━━━ TEXT FOR ANALYSIS ━━━

Parker Zhai, Co-Founder of RealGo, appeared in an interview at BlockchainReporter. He discussed how RealGo platform is redefining Web3 gaming. Interview session unfolded why early play-to-earn models failed and how RealGo’s “meaning-first” philosophy is changing player retention. In addition to that, Parker Zhai also elaborated that why meme culture and AR-driven real-world interactions are considered as the future of community building in Web3 gaming.

Interview Session

Why did former Web3 games remain ineffective in achieving long-term consumer retention despite solid token incentives?

The short answer is that most of them built economies first and games second. Tokens gave people a reason to show up, but they never gave anyone a reason to stay. The moment earnings dropped below what players considered worth their time, they left.

We saw this play out clearly with the play-to-earn wave. At its peak, projects like Axie Infinity had millions of daily users. But research showed that players were staying largely driven by incentives. Players were behaving more like workers clocking in for a shift than gamers invested in a fantasy world. So, when token values declined, engagement dropped significantly.

The deeper problem was that these projects treated financial incentives as a substitute for gameplay, identity, and community. In traditional gaming, players return because of status, competition, social bonds, and emotional investment.

Early Web3 games often over-weighted token incentives as a primary engagement driver. In many cases, engagement proved difficult to sustain once incentives normalized, and there was nothing underneath to hold players once attention shifted.

What is RealGo’s role in revolutionizing the Web3 gaming framework with the shift from the early “earn-first” approach to the exclusive “meaning-first” experience?

We started from the opposite end, compared to most Web3 projects. Instead of designing a token and building a game around it, we built a game first and let blockchain work quietly in the background.

The game brings meme characters into your actual environment through AR. Players open the app, walk around their neighborhood, and catch meme characters they can upgrade and battle. You can be five minutes in before you even realize there’s a blockchain layer involved.

The blockchain handles ownership and rewards in the background. Players never have to think about it unless they want to.

That design philosophy shaped everything. We prioritized the experience over the economy and made sure the game worked as a game before layering in any Web3 elements. So far, that approach has brought us over 220,000 registered users and 55,000 weekly active players from 49,000 verified real devices. Many of those users came in with zero crypto background. They stayed because the gameplay held up on its own terms, and the on-chain elements added value with no additional friction to the user.

How does purpose-led engagement outcompete token-centered rewards when it comes to retaining players?

Financial incentives tend to attract users quickly but hold them loosely.

Purpose-driven engagement works differently. It takes longer to build, but players who connect with the experience tend to stay through market cycles, content gaps, and shifts in external sentiment.

In some cases, across Web3 gaming, a portion of projects that relied heavily on token-driven retention saw engagement decline once incentives stabilized. Players naturally shifted attention when the core experience wasn’t strong enough on its own.

The projects that retained stronger communities tended to have built something players actually cared about – status, competition, identity, or social connection.

At RealGo, the benchmark is simple: the experience has to stand on its own. The AR gameplay, meme characters, competition, and exploration form the core loop. Tokens sit on top as a layer of ownership and reward, not the reason to play.

What is the top misconception regarding player engagement within Web3 gaming networks?

That you can buy engagement with rewards.

You can buy attention with incentives, but engagement is fundamentally behavioral. It comes from the experience itself – how the game makes you feel, who you play with, and what progression means over time.

━━━ DATASET CONTENT ━━━

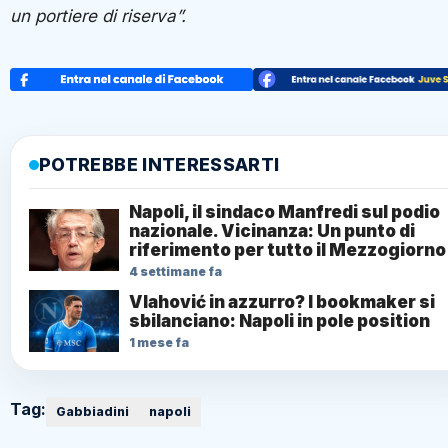
un portiere di riserva”.
POTREBBE INTERESSARTI
Napoli, il sindaco Manfredi sul podio
nazionale. Vicinanza: Un punto di
riferimento per tutto il Mezzogiorno
4 settimane fa
Vlahović in azzurro? I bookmaker si
sbilanciano: Napoli in pole position
1 mese fa
Tag:
Gabbiadini
napoli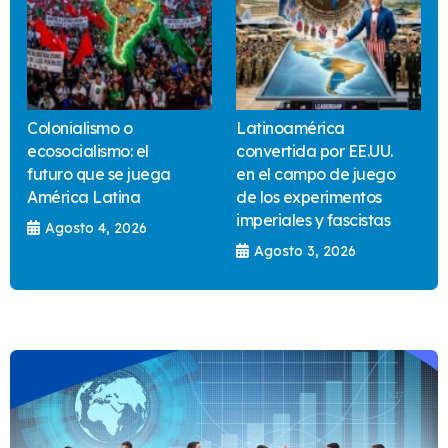
Colonialismo o
Latinoamérica
ecosocialismo: el
convertida por EE.UU.
futuro que se juega
en el campo de juego
América Latina
de los experimentos
imperiales y fascistas
Agosto 4, 2026
Agosto 3, 2026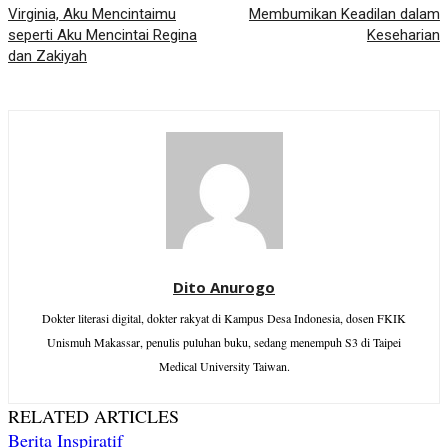
Virginia, Aku Mencintaimu
Membumikan Keadilan dalam
seperti Aku Mencintai Regina
Keseharian
dan Zakiyah
Dito Anurogo
Dokter literasi digital, dokter rakyat di Kampus Desa Indonesia, dosen FKIK
Unismuh Makassar, penulis puluhan buku, sedang menempuh S3 di Taipei
Medical University Taiwan.
RELATED ARTICLES
Berita Inspiratif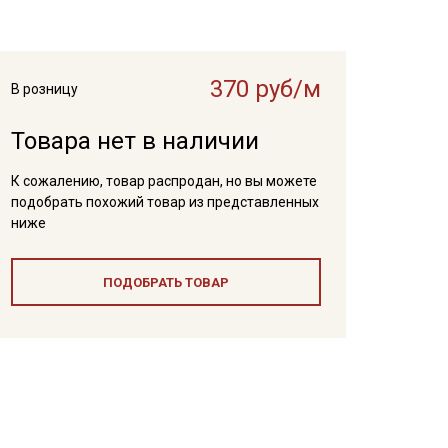
370 руб/м
В розницу
Товара нет в наличии
К сожалению, товар распродан, но вы можете
подобрать похожий товар из представленных
ниже
ПОДОБРАТЬ ТОВАР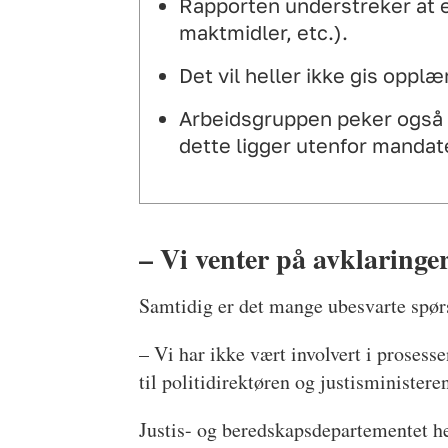
Rapporten understreker at et
maktmidler, etc.).
Det vil heller ikke gis opplæ
Arbeidsgruppen peker også p
dette ligger utenfor mandat
– Vi venter på avklaringe
Samtidig er det mange ubesvarte spør
– Vi har ikke vært involvert i prosess
til politidirektøren og justisminister
Justis- og beredskapsdepartementet hen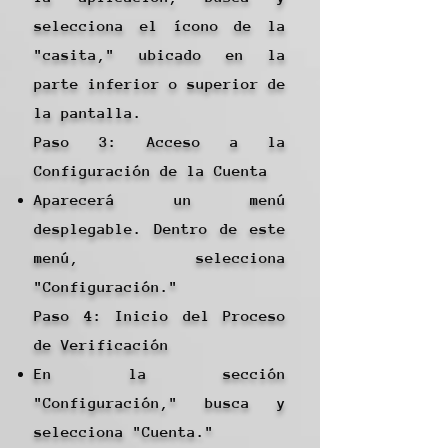
selecciona el ícono de la
"casita," ubicado en la
parte inferior o superior de
la pantalla.
Paso 3: Acceso a la
Configuración de la Cuenta
Aparecerá un menú
desplegable. Dentro de este
menú, selecciona
"Configuración."
Paso 4: Inicio del Proceso
de Verificación
En la sección
"Configuración," busca y
selecciona "Cuenta."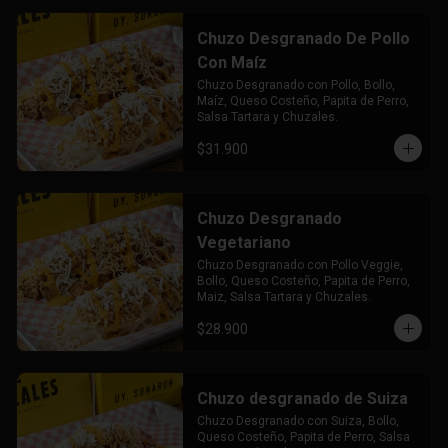
Chuzo Desgranado De Pollo
Con Maíz
Chuzo Desgranado con Pollo, Bollo, 
Maíz, Queso Costeño, Papita de Perro, 
Salsa Tartara y Chuzales.
$31.900
Chuzo Desgranado
Vegetariano
Chuzo Desgranado con Pollo Veggie, 
Bollo, Queso Costeño, Papita de Perro, 
Maiz, Salsa Tartara y Chuzales.
$28.900
Chuzo desgranado de Suiza
Chuzo Desgranado con Suiza, Bollo, 
Queso Costeño, Papita de Perro, Salsa 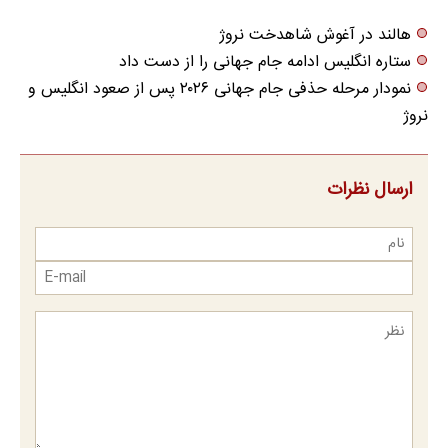
هالند در آغوش شاهدخت نروژ
ستاره انگلیس ادامه جام جهانی را از دست داد
نمودار مرحله حذفی جام جهانی ۲۰۲۶ پس از صعود انگلیس و
نروژ
ارسال نظرات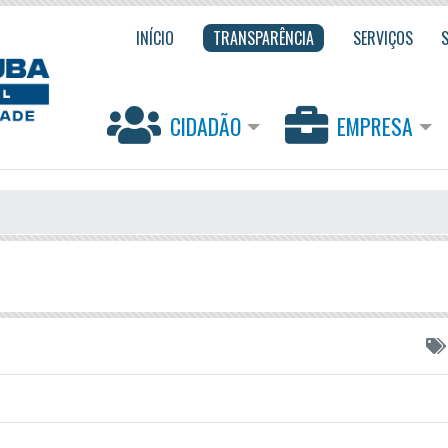
INÍCIO
TRANSPARÊNCIA
SERVIÇOS
CIDADÃO
EMPRESA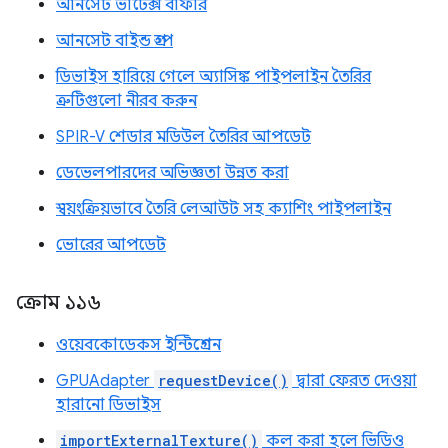
আনসেট ভার্টেক্স বাফার
আনসেট বাইন্ড গ্রুপ
ডিভাইস হারিয়ে গেলে অ্যাসিঙ্ক পাইপলাইন তৈরির
ত্রুটিগুলো নীরব করুন
SPIR-V শেডার মডিউল তৈরির আপডেট
ডেভেলপারদের অভিজ্ঞতা উন্নত করা
স্বয়ংক্রিয়ভাবে তৈরি লেআউট সহ ক্যাশিং পাইপলাইন
ভোরের আপডেট
ক্রোম ১১৬
ওয়েবকোডেকস ইন্টিগ্রেশন
GPUAdapter
requestDevice()
দ্বারা ফেরত দেওয়া
হারানো ডিভাইস
importExternalTexture()
কল করা হলে ভিডিও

━━━

**EXERCISE BRIEF**.
Answer these from the RealGo interview:
(a) How many registered users has RealGo's approach brought in so far?
(b) What two things does the blockchain handle in the background of the game?
(c) During the play-to-earn wave, players behaved more like what than gamers invested in a fantasy world?
The records have nothing to do with the RealGo interview.

**EXPECTED ANSWER**.
(a) Over 220,000 registered users.
(b) Ownership and rewards.
(c) Workers clocking in for a shift.